Нет, непохоже, что ее слова напрямую относились к Марине. И все же относились.
Но еще она одновременно говорила о лечении водой.
Но как сходились все эти вещи?
Он, впрочем, недолго размышлял об этом – молчание Переверзина (номер того по-прежнему был вне зоны действия) беспокоило его гораздо больше.
Опасение и страх вернулись, вновь. И уже не уходили.
Впрочем Гамсонов благоразумно сказал себе просто ждать, делая привычные дела. Сегодня он собирался поехать в Москву……………………………………………….
……………………………………………………………………………………….
Глава 4
I
Через час, когда Гамсонов уходил, Марина вышла из своей комнаты в прихожую. Будто его стерегла.
– Слушай, а ты идешь по своим делам, да? – она снова говорила нарочито любопытствующе.
Насмешливо поблескивала глазами. Рыжие веснушки на щеках. За прошедший час она успела навести ресницы и веки едко-темной сиренью, добавить к кольцам на пальцах клыкастых перстней, которыми, казалось, можно кожу вспороть.
Гамсонов боковым зрением увидел в ее комнате спутанное, разбросанное черное и розовое белье, – или это были какие-то покрывала… и еще что-то посверкивало на стуле – он вспомнил о рок-напульснике.
Ничего не отвечал.
– Ты что, обиделся на меня, что ли, я не поняла?
– Я? Обиделся? Ты о чем говоришь воще?
– Сегодня придешь и расскажешь, сколько…
– Я никому никогда не рассказываю, ясно тебе? – он сказал вдруг очень резко, конфликтно. И даже сам не ожидал, но у него как само собой сработало.
– Ну хорошо, – Марина смутилась; не ожидала такого отпора.
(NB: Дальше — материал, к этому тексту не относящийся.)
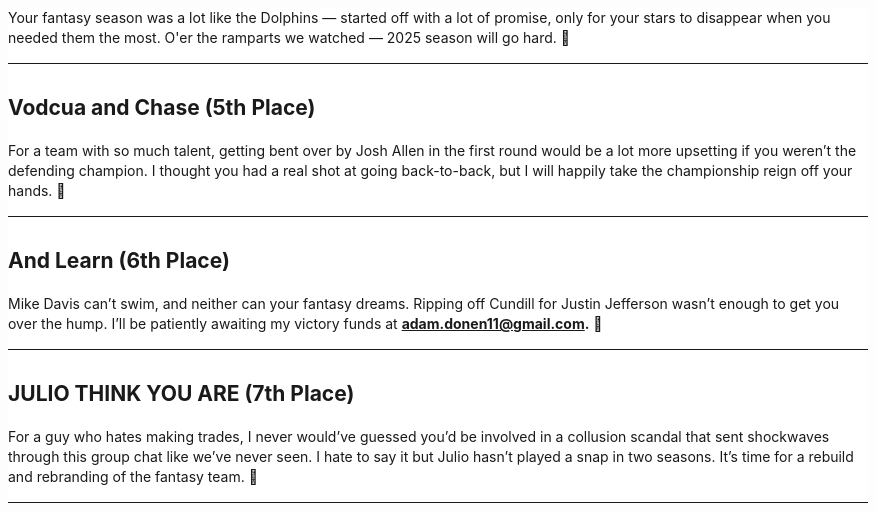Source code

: Your fantasy season was a lot like the Dolphins — started off with a lot of promise, only for your stars to disappear when you needed them the most. O'er the ramparts we watched — 2025 season will go hard. 🫡  

<div class="responsive-video">
  <video controls>
    <source src="./Through the Perilous FIGHT!.mp4" type="video/mp4">
    Your browser does not support the video tag.
  </video>
</div>

---

## **Vodcua and Chase (5th Place)**

For a team with so much talent, getting bent over by Josh Allen in the first round would be a lot more upsetting if you weren’t the defending champion. I thought you had a real shot at going back-to-back, but I will happily take the championship reign off your hands. 🫡  

<div class="responsive-video">
  <video controls>
    <source src="./Vodcua and Chase.mp4" type="video/mp4">
    Your browser does not support the video tag.
  </video>
</div>

---

## **And Learn (6th Place)**

Mike Davis can’t swim, and neither can your fantasy dreams. Ripping off Cundill for Justin Jefferson wasn’t enough to get you over the hump. I’ll be patiently awaiting my victory funds at **adam.donen11@gmail.com.** 🫡  

<div class="responsive-video">
  <video controls>
    <source src="./And Learn.mp4" type="video/mp4">
    Your browser does not support the video tag.
  </video>
</div>

---

## **JULIO THINK YOU ARE (7th Place)**

For a guy who hates making trades, I never would’ve guessed you’d be involved in a collusion scandal that sent shockwaves through this group chat like we’ve never seen. I hate to say it but Julio hasn’t played a snap in two seasons. It’s time for a rebuild and rebranding of the fantasy team. 🫡  

<div class="responsive-video">
  <video controls>
    <source src="./JULIO THINK YOU ARE.mp4" type="video/mp4">
    Your browser does not support the video tag.
  </video>
</div>

---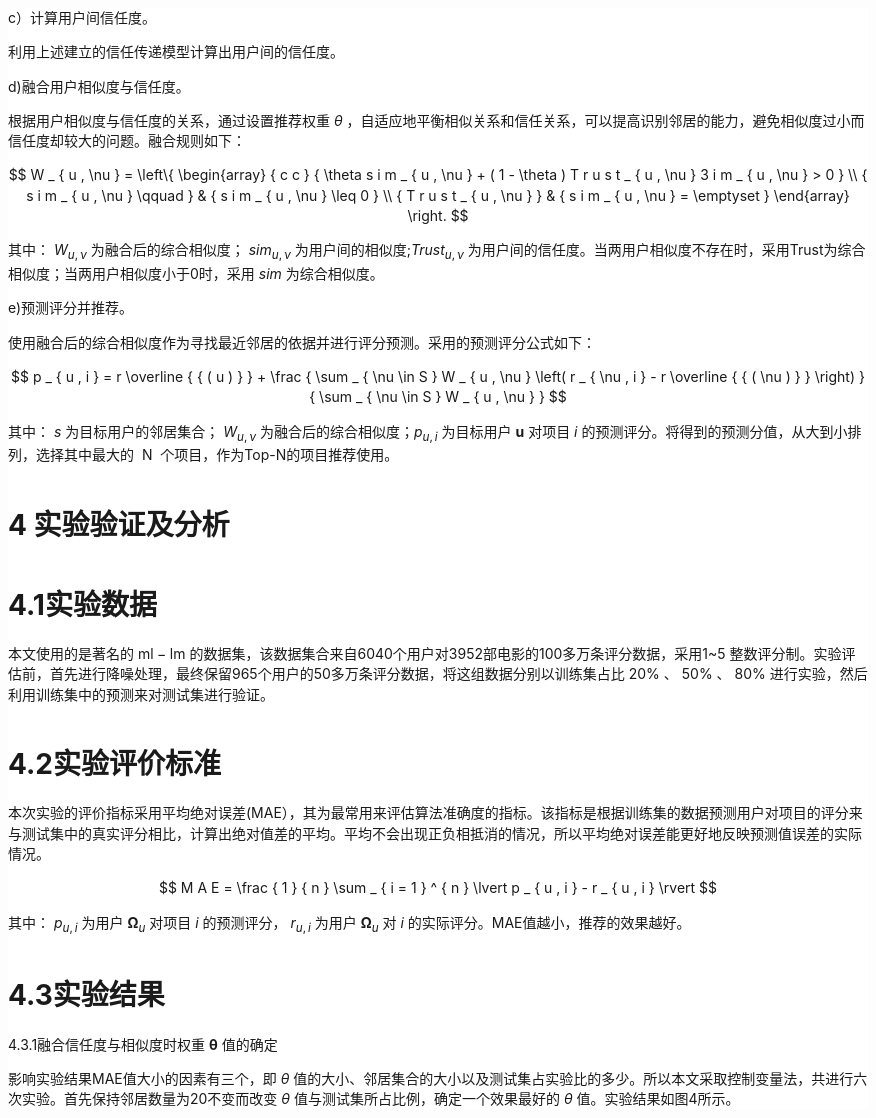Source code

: c）计算用户间信任度。

利用上述建立的信任传递模型计算出用户间的信任度。

d)融合用户相似度与信任度。

根据用户相似度与信任度的关系，通过设置推荐权重 $\theta$ ，自适应地平衡相似关系和信任关系，可以提高识别邻居的能力，避免相似度过小而信任度却较大的问题。融合规则如下：

$$
W _ { u , \nu } = \left\{ \begin{array} { c c } { \theta s i m _ { u , \nu } + ( 1 - \theta ) T r u s t _ { u , \nu } 3 i m _ { u , \nu } > 0 } \\ { s i m _ { u , \nu } \qquad } & { s i m _ { u , \nu } \leq 0 } \\ { T r u s t _ { u , \nu } } & { s i m _ { u , \nu } = \emptyset } \end{array} \right.
$$

其中： $W _ { u , \nu }$ 为融合后的综合相似度； $s i m _ { u , \nu }$ 为用户间的相似度;$T r u s t _ { u , \nu }$ 为用户间的信任度。当两用户相似度不存在时，采用Trust为综合相似度；当两用户相似度小于0时，采用 $s i m$ 为综合相似度。

e)预测评分并推荐。

使用融合后的综合相似度作为寻找最近邻居的依据并进行评分预测。采用的预测评分公式如下：

$$
p _ { u , i } = r \overline { { ( u ) } } + \frac { \sum _ { \nu \in S } W _ { u , \nu } \left( r _ { \nu , i } - r \overline { { ( \nu ) } } \right) } { \sum _ { \nu \in S } W _ { u , \nu } }
$$

其中： $s$ 为目标用户的邻居集合； $W _ { u , \nu }$ 为融合后的综合相似度；$p _ { u , i }$ 为目标用户 $\boldsymbol { u }$ 对项目 $i$ 的预测评分。将得到的预测分值，从大到小排列，选择其中最大的 $\mathrm { ~ N ~ }$ 个项目，作为Top-N的项目推荐使用。

# 4 实验验证及分析

# 4.1实验数据

本文使用的是著名的 $\mathrm { m l - l m }$ 的数据集，该数据集合来自6040个用户对3952部电影的100多万条评分数据，采用1\~5 整数评分制。实验评估前，首先进行降噪处理，最终保留965个用户的50多万条评分数据，将这组数据分别以训练集占比 $20 \%$ 、 $50 \%$ 、 $80 \%$ 进行实验，然后利用训练集中的预测来对测试集进行验证。

# 4.2实验评价标准

本次实验的评价指标采用平均绝对误差(MAE），其为最常用来评估算法准确度的指标。该指标是根据训练集的数据预测用户对项目的评分来与测试集中的真实评分相比，计算出绝对值差的平均。平均不会出现正负相抵消的情况，所以平均绝对误差能更好地反映预测值误差的实际情况。

$$
M A E = \frac { 1 } { n } \sum _ { i = 1 } ^ { n } \lvert p _ { u , i } - r _ { u , i } \rvert
$$

其中： $p _ { u , i }$ 为用户 $\mathbf { \Omega } _ { u }$ 对项目 $i$ 的预测评分， $r _ { u , i }$ 为用户 $\mathbf { \Omega } _ { u }$ 对 $i$ 的实际评分。MAE值越小，推荐的效果越好。

# 4.3实验结果

4.3.1融合信任度与相似度时权重 $\pmb \theta$ 值的确定

影响实验结果MAE值大小的因素有三个，即 $\theta$ 值的大小、邻居集合的大小以及测试集占实验比的多少。所以本文采取控制变量法，共进行六次实验。首先保持邻居数量为20不变而改变 $\theta$ 值与测试集所占比例，确定一个效果最好的 $\theta$ 值。实验结果如图4所示。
Гамсонов наклонился и стал надевать ботинки; больше не смотрел на нее. Но у Марины все так и не закрывался рот:
– Знаешь, моя мама немножко «фиу». Это я не к тому, что она не понимает, что нам с ней будет не на что жить, если меня все бросят. Я об ее этих водных увлечениях. Режимах, да… так она говорит. Понимаешь, у нее мозг сожрался после того, как умер отец. Ей даже увольняться пришлось с работы. А он ее и не любил никогда… Теперь уж пусть она лучше дома сидит. Кстати, она нас сейчас слышит и ничего не сделает – как всегда. Она уже ничего не делает. И знаешь, пусть не работает. Мне мои котики раза в два больше дарят, чем ей на работе платили. А с Витьком я помирюсь обязательно.